At this point, everything necessary to enable the generation by CongoCC of a tree that can be visited by code that expects a JTB tree is complete, but the visitor must undergo two very slight one-time modifications. The are easily accomplish with you favorite editor.
Changing the visitor(s) to work with the CongoCC JTB node trees
First, the visitor must extend the Node.Visitor
class defined by CongoCC. This is accomplished like so.

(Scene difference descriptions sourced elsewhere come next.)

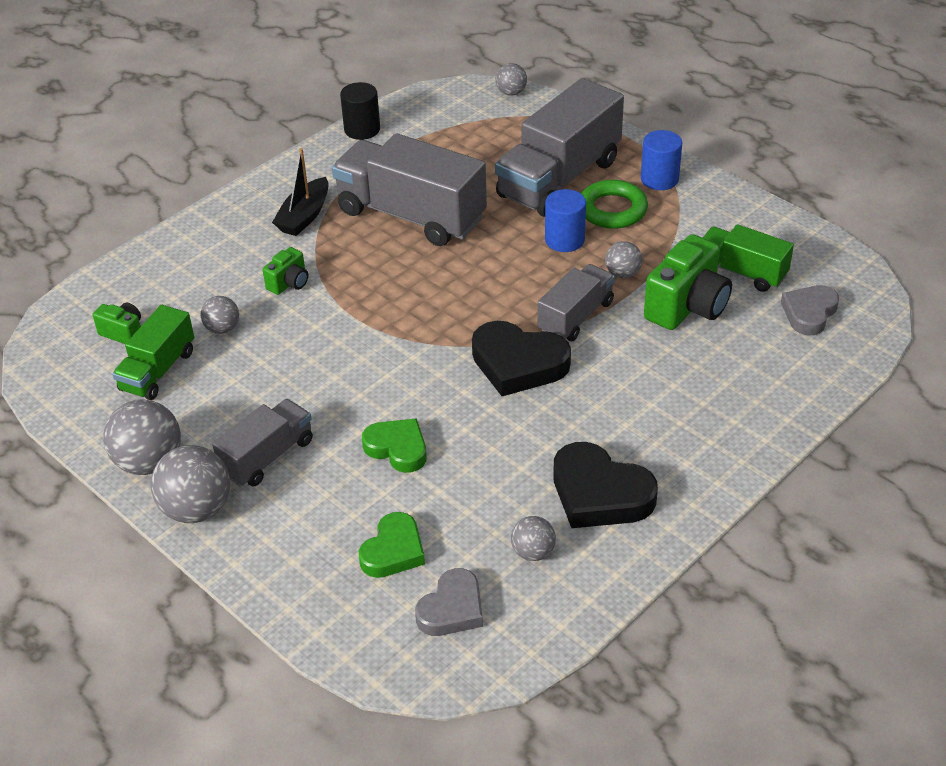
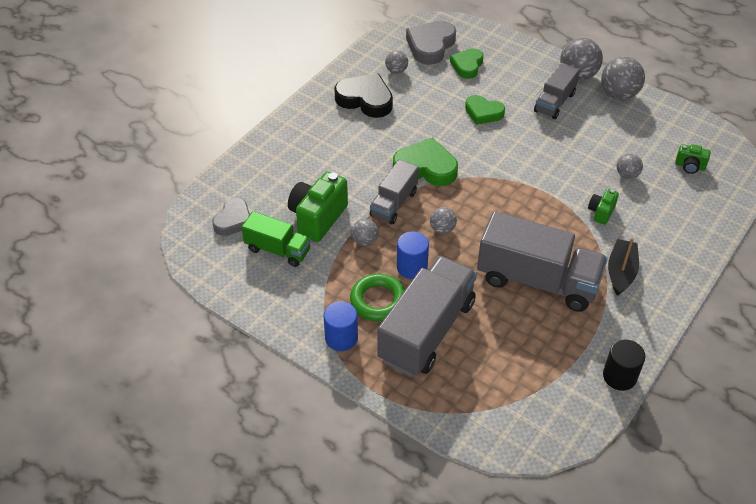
camera: 170 degrees right, 5 degrees up
(158, 371) = (649, 144): green truck -> none
(452, 609) = (430, 46): grey heart -> grey heart, size x1.52
(511, 93) = (495, 444): grey ball -> grey ball (442, 229)
(518, 364) = (425, 168): black heart -> green heart

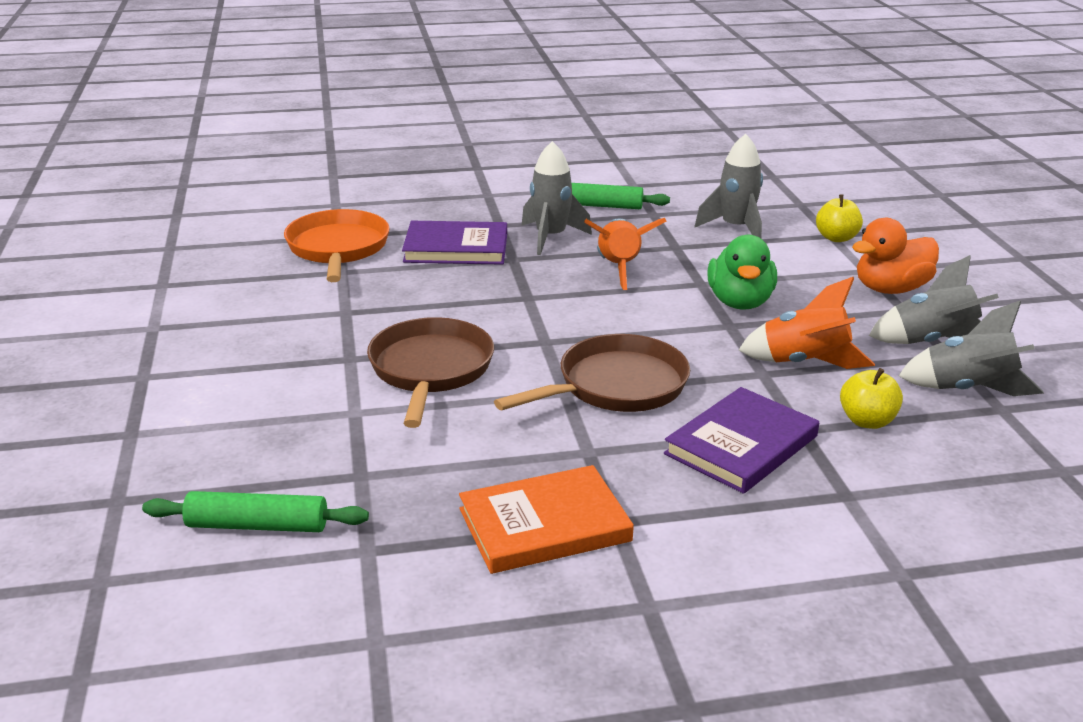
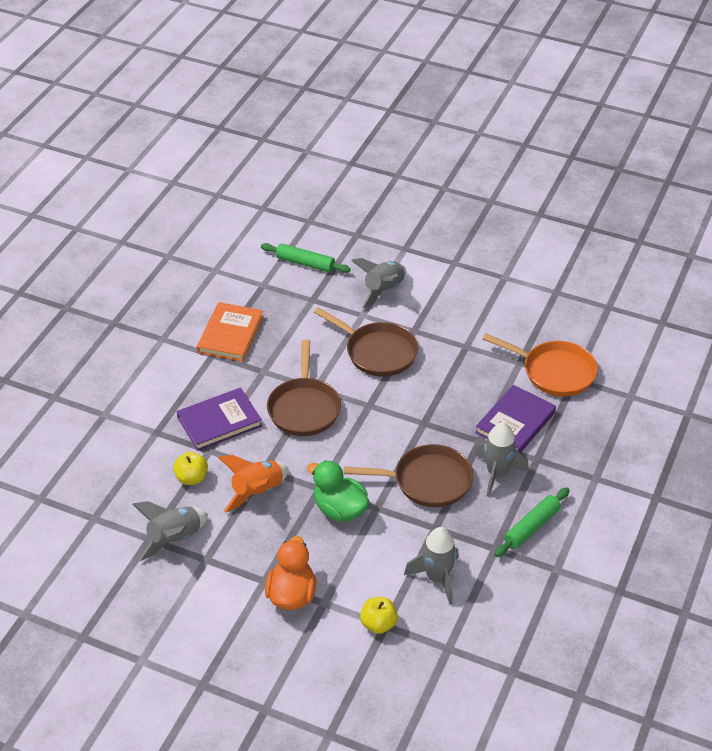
camera: 125 degrees right, 15 degrees up
(257, 526) = (305, 263): green rolling pin -> green rolling pin turned 75 degrees clockwise
(618, 268) = (427, 481): orange rocket -> brown pan
(741, 445) = (219, 422): purple book -> purple book turned 75 degrees clockwise
(931, 342) = (224, 563): grey rocket -> grey rocket (383, 290)

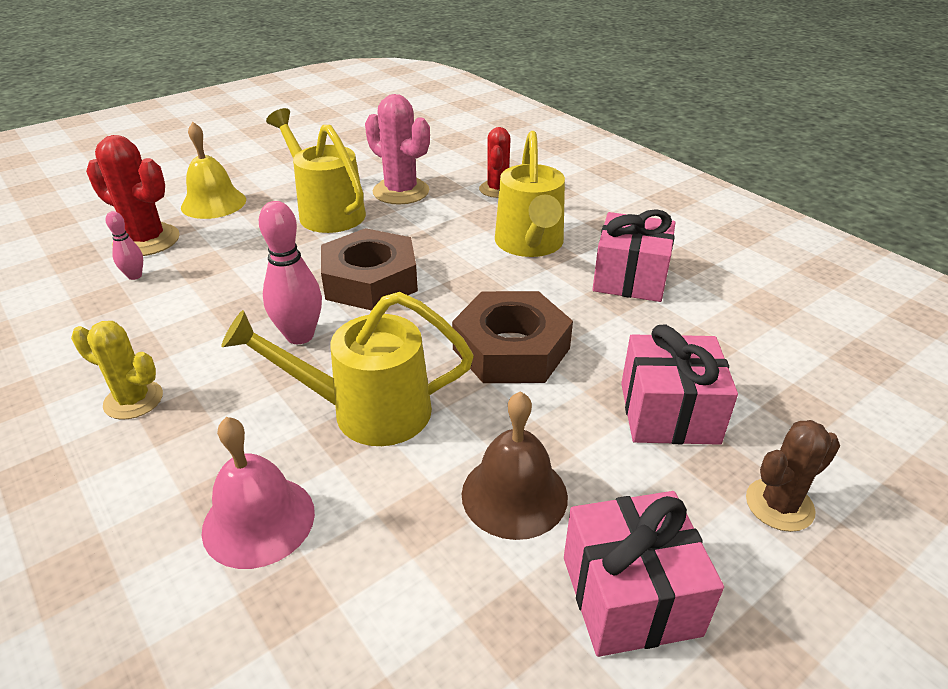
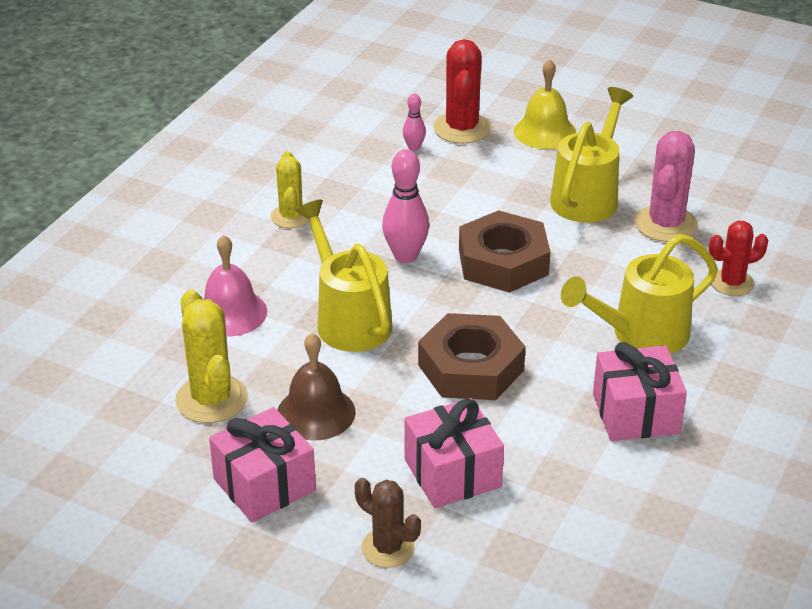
camera: 65 degrees right, 0 degrees up
(423, 603) = (211, 399): none -> yellow cactus

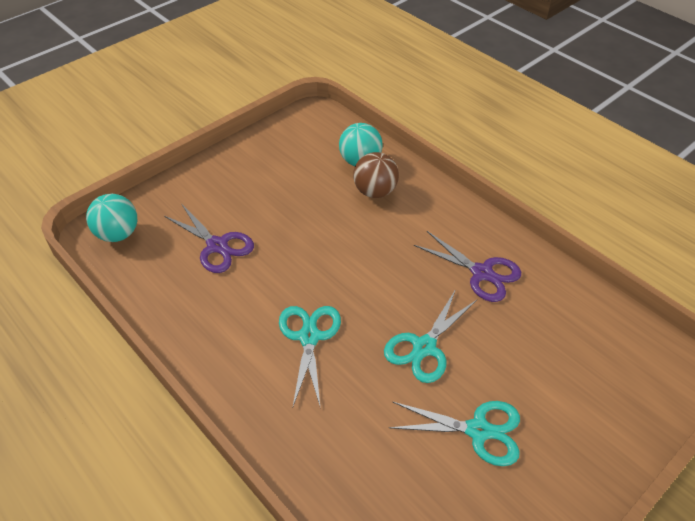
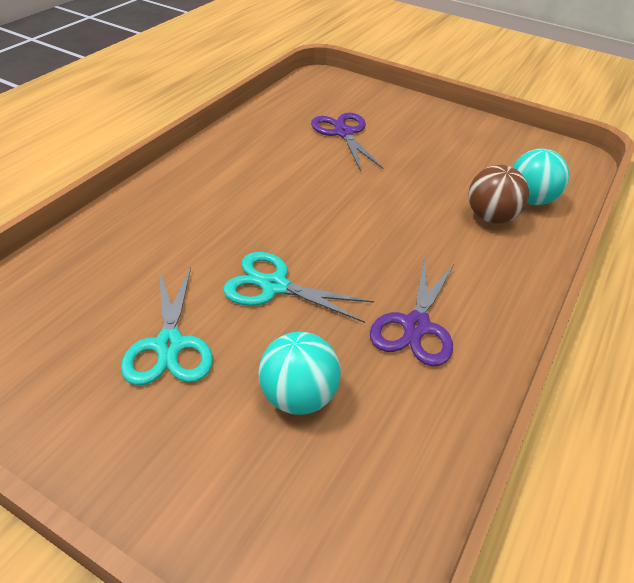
camera: 70 degrees right, 5 degrees down
(118, 234) = (327, 86): turquoise ball -> turquoise ball (298, 397)
(217, 246) = (343, 133): purple scissors -> purple scissors turned 135 degrees clockwise
(309, 337) = (257, 202): turquoise scissors -> none

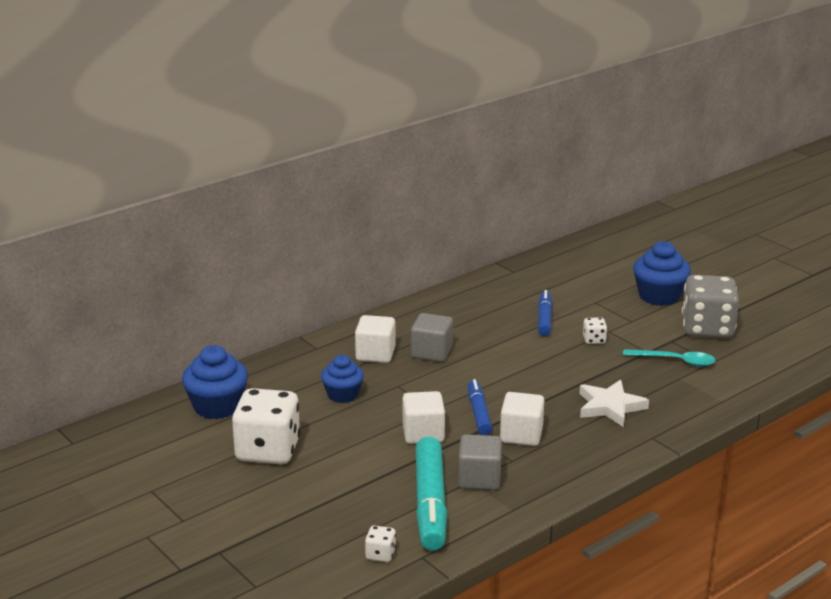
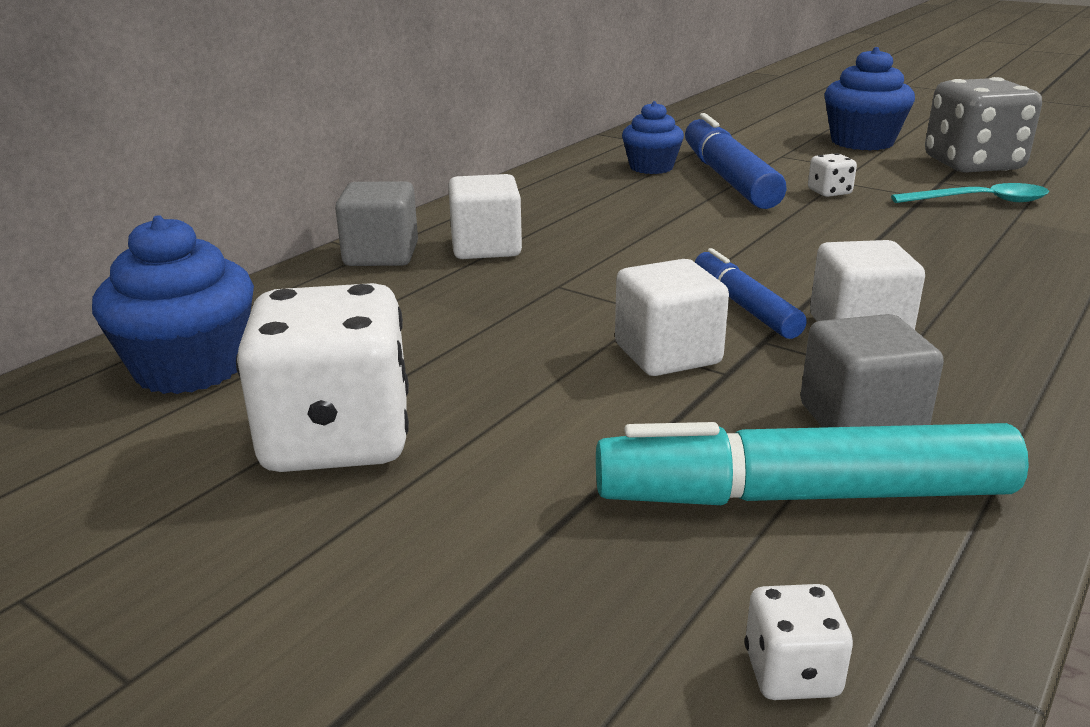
camera: 15 degrees left, 0 degrees up
(342, 395) = (458, 312): blue cupcake -> blue cupcake (651, 167)
(430, 503) = (803, 495): turquoise marker -> turquoise marker turned 105 degrees clockwise
(431, 352) = (584, 234): grey cube -> grey cube (381, 255)
(544, 319) = (728, 178): blue marker -> blue marker, size x1.72
(610, 407) = (960, 267): white star -> none

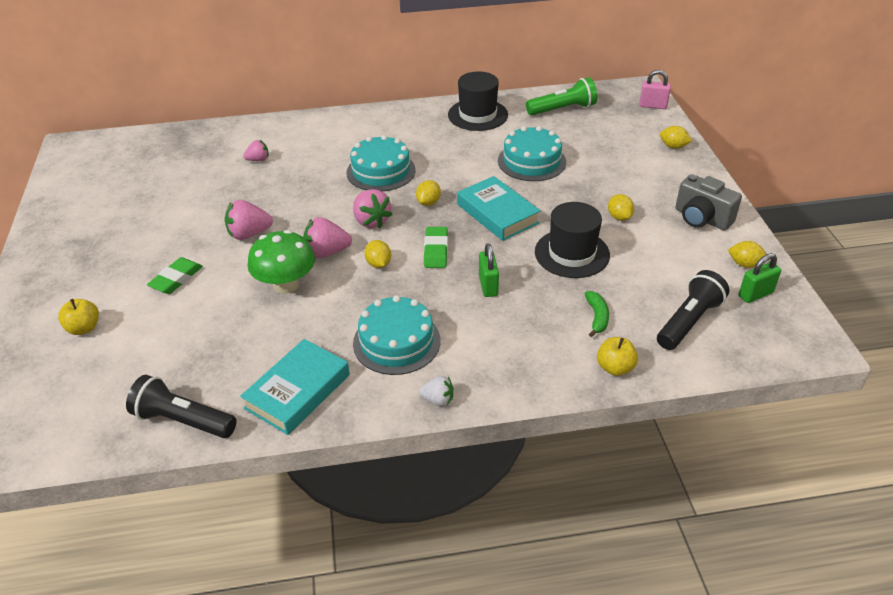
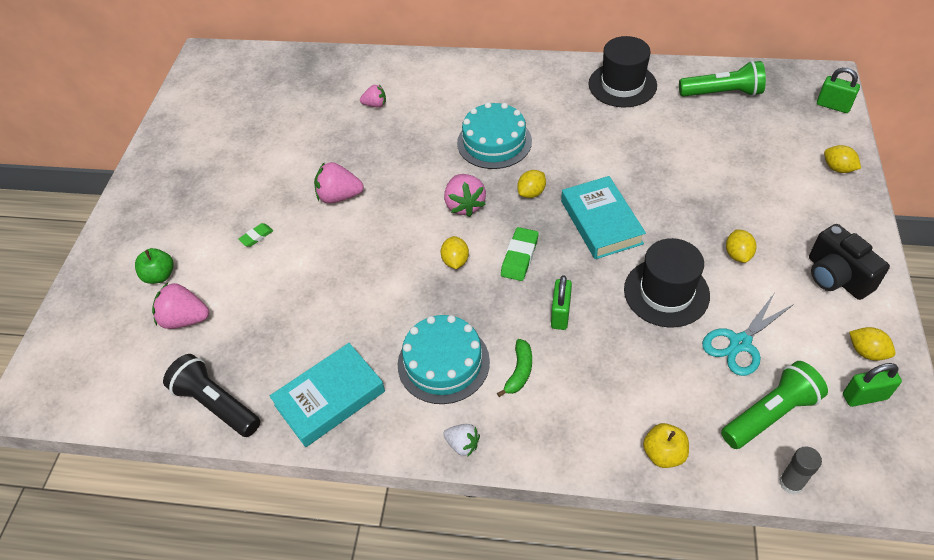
camera: 20 degrees right, 10 degrees up
(84, 328) = (160, 276): yellow apple -> green apple
(176, 279) = (256, 236): green eraser -> green eraser, size x0.60
(286, 285) = (356, 267): green mushroom -> none
(327, 252) = (408, 235): pink strawberry -> pink strawberry (185, 319)
(531, 161) = (662, 159): turquoise cake -> none
(597, 317) = (666, 383): green banana -> green banana (519, 371)
(645, 277) = (740, 343): none -> turquoise scissors
(653, 106) = (833, 106): pink padlock -> green padlock
(688, 321) = (770, 414): black flashlight -> green flashlight
(701, 218) = (836, 277): grey camera -> black camera
(724, 365) = (791, 483): none -> grey glue stick

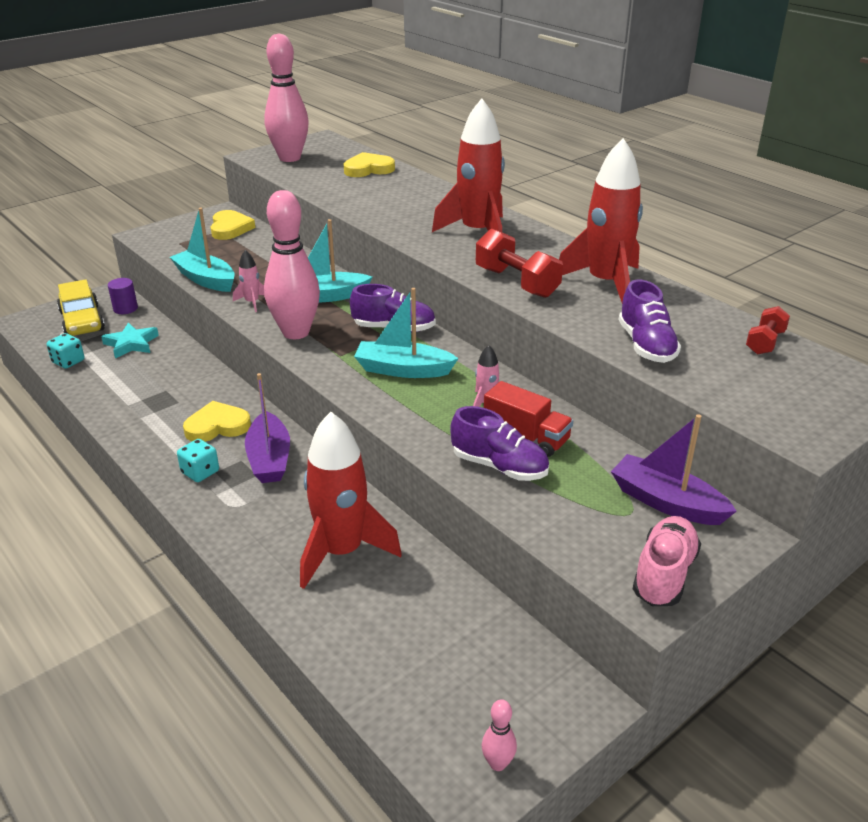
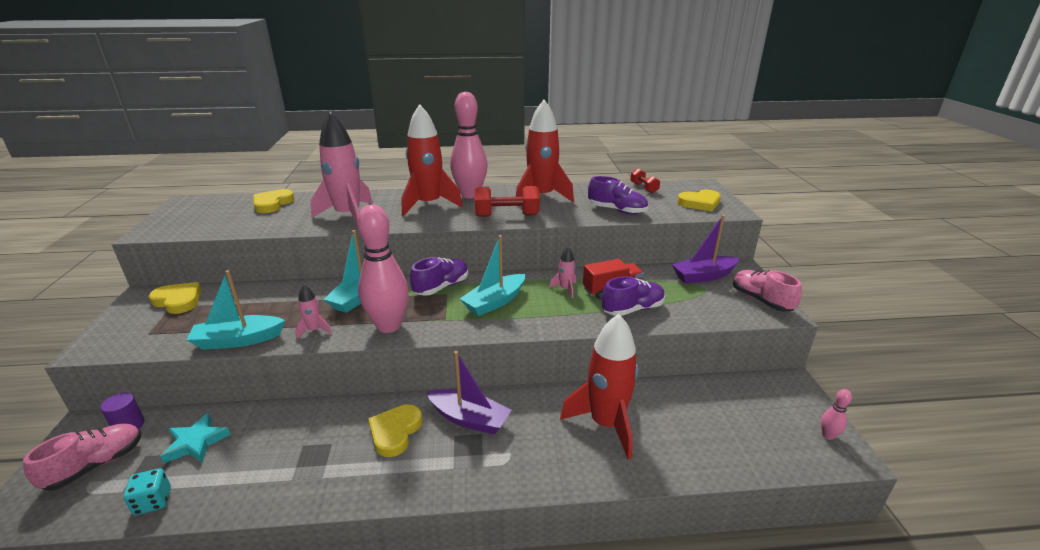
camera: 55 degrees left, 5 degrees down
(82, 321) = (96, 465): yellow car -> pink shoe
(200, 472) = (445, 465): turquoise dice -> none
(290, 158) = (187, 221): pink bowling pin -> pink bowling pin (470, 195)
(393, 209) = (348, 216): none -> pink rocket
(787, 402) = (700, 203): none -> yellow heart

In your visitor, you begin with something like:
public class MyJtbVisitor extends DepthFirstVoidVisitor {
.
This must be change to something like:
public class MyJtbVisitor extends Node.Visitor {
.
Second, within your visitor you will have methods like:
@Override
public void visit(ANonTerminal n) {
...
}
You must remove the @Override
annotation if it is present (unlike JTB, you will not be overriding a specific method signature). Within those methods you might have super.visit(n);
. If you do, you must change them to recurse(n);
.
Finally, within the vistor methods as above you will likely have n.accept(this);
. n
could be an expression that resolves to a node as well. If so, you have two choices. Either change the accept(this)
to visit(n)
, or include the following in your parser source:
INJECT Node :
{
/**
* Accepts a visitor to this {@code Node}.
* @param visitor is a {@link Node.Visitor} to this node
*/
default public void accept(Visitor visitor) {
visitor.visit(this);
}
}
At this point, it is recommended that you put the preceding in a separate file and use the second handy feature of CongoCC, the INCLUDE directive, to include it in your parser source.
That's all folks
That's it. You should have a parser source that can be compiled by CongoCC into Java that includes a tree of nodes that can be visited by your visitors with no other changes.
[1]: Well, not really "full". This provides support for using what JTB calls a DepthFirstVoidVisitor
. That is, by far, the most common visitor pattern used, and is perhaps the only one.